First, it doesn't have to be nefarious. The bar for Google deciding they deserve analytics for content they "serve" is much lower than the bar for actually doing something illegal. I prefer not to place options to do what I consider the wrong thing for business gain in front of companies when it can be helped. Hope for the best, plan for the worst, and all that.

Second, that was a single one of the scenarios I listed. The others notably did nt rely on Google doing or not doing the right thing, because the decision is no longer in their hands. If Google is no longer the authority deciding (because they are gone, or have a new parent, or the data was taken), what Google would choose to do is irrelevant. That's why it's important to some people to reduce the information being collected. It's impossible to know what it will eventually be used for in the long term, so the prudent thing is to limit it, and/or compartmentalize it (that is, maybe I'm happy with nytimes.com knowing where else I clicked in their article, but I would prefer Google only know I loaded that first article).

biddlesby · on May 27, 2020

I'm not convinced by your argument that since nothing evil has happened in the last 20 years, we are safe in the future.

It's about power dynamics. If you get a consolidation of power, that's going to be open to abuse. Maybe not now, maybe in the future, who knows. Democratic systems have checks and balances in the public domain. Google doesn't have this.

akoncius · on May 27, 2020

> They've had the ability to do so for, well, 20 years now. They haven't yet.

as we don’t have proof that google did not do nefarious things, we don’t have proof that they haven’t. with such monopoly and power distrust is useful thing.

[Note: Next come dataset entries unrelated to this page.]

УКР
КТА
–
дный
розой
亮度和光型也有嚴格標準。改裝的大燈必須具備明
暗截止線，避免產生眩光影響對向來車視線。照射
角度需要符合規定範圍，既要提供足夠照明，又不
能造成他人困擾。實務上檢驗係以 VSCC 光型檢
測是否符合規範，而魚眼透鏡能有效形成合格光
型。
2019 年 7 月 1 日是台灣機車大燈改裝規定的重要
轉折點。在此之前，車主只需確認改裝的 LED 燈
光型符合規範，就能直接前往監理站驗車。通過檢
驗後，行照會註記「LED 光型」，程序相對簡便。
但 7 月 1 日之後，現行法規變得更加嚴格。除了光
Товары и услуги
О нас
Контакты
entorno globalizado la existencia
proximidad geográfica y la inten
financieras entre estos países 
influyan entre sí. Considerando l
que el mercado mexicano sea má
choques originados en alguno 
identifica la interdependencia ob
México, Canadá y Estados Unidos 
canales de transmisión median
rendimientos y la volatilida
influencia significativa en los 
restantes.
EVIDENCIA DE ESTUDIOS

joshuamorton · on May 27, 2020

> as we don’t have proof that google did not do nefarious things

We do have proof that they don't do the specific nefarious things being discussed here: injecting nefarious js into otherwise useful things. That's easy to determine.

tyingq · on May 27, 2020

>>what kind of nefarious thing do you fear Google will do

Well, the headline is one good example. That google controlled JS is EXACTLY how they removed access to the original URL...on somebody else's page that isn't theirs. "Signed exchanges" doesn't fix that either. It's also how they hijack the back button and swipe events for carousel navigated pages.

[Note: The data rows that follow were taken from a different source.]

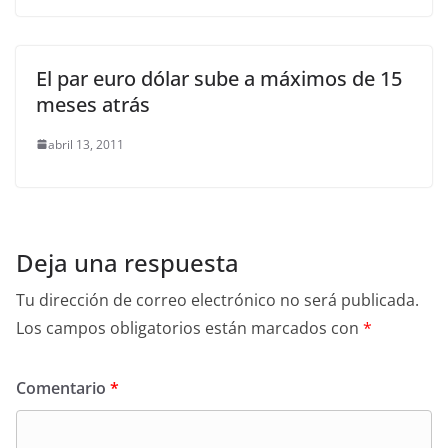
El par euro dólar sube a máximos de 15
meses atrás
abril 13, 2011
Deja una respuesta
Tu dirección de correo electrónico no será publicada.
Los campos obligatorios están marcados con
*
Comentario
*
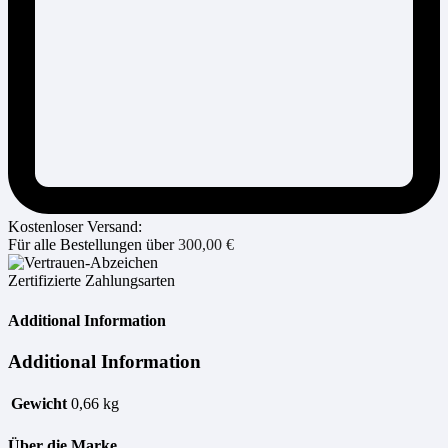
Kostenloser Versand:
Für alle Bestellungen über
300,00
€
Zertifizierte Zahlungsarten
Additional Information
Additional Information
Gewicht
0,66 kg
Über die Marke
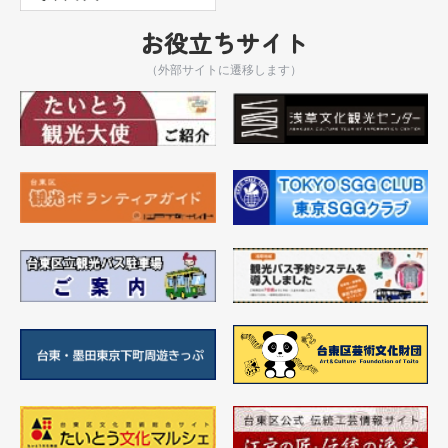
お役立ちサイト
（外部サイトに遷移します）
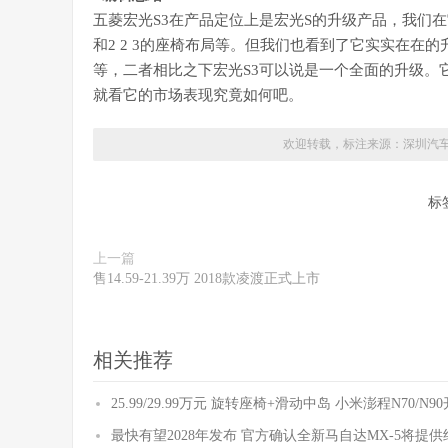
五菱宏光S3在产品定位上是宏光S的升级产品，我们
和2 2 3的座椅布局等。但我们也看到了它实实在
等，二者相比之下宏光S3可以说是一个全面的升级。
就看它的市场表现究竟如何吧。
欢迎转载，标注来源：
深圳汽
标
上一篇
售14.59-21.39万 2018款凌渡正式上市
相关推荐
25.99/29.99万元 旋转座椅+滑动中岛 小米澎程N70/N
最快有望2028年发布 官方确认全新马自达MX-5将提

joshuamorton · on May 27, 2020

> That google controlled JS is EXACTLY how they removed access to the original URL...on somebody else's page that isn't theirs.

No, the Google AMP cache adds the header bar. That isn't added by the Google controlled AMP js. Let me repeat this: The AMP js didn't change. Google's AMP cache implementation changed. (if you disagree with this, please post the diff of the AMP js that removed the url bar, the js is opensource at [0])

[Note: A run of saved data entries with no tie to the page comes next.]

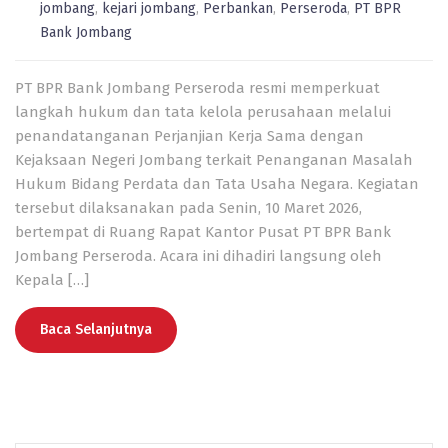
jombang
,
kejari jombang
,
Perbankan
,
Perseroda
,
PT BPR
Bank Jombang
PT BPR Bank Jombang Perseroda resmi memperkuat
langkah hukum dan tata kelola perusahaan melalui
penandatanganan Perjanjian Kerja Sama dengan
Kejaksaan Negeri Jombang terkait Penanganan Masalah
Hukum Bidang Perdata dan Tata Usaha Negara. Kegiatan
tersebut dilaksanakan pada Senin, 10 Maret 2026,
bertempat di Ruang Rapat Kantor Pusat PT BPR Bank
Jombang Perseroda. Acara ini dihadiri langsung oleh
Kepala […]
Baca Selanjutnya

> "Signed exchanges" doesn't fix that either.

Yes it does, in two ways:

1. It would prevent Google from mucking with the embedded page at all, like they do now.

2. It would remove the need for me to have the url redirect, since the url bar would point to the original site.

[0]: https://github.com/ampproject/amphtml/commits/master

tyingq · on May 27, 2020

Apologies, you're right in that they aren't using it that way. They could, and the examples of the top bar, swipes, and back button hijacking seem to indicate they aren't averse to it. Those things caused me to lose trust in AMP. That they chose to do it via a "proxy" instead of their hosted javascript doesn't make me trust them more.

kovac · on May 28, 2020

You asked how and he answered. Whether it's an issue or not is a separate matter that none of us are going to agree on.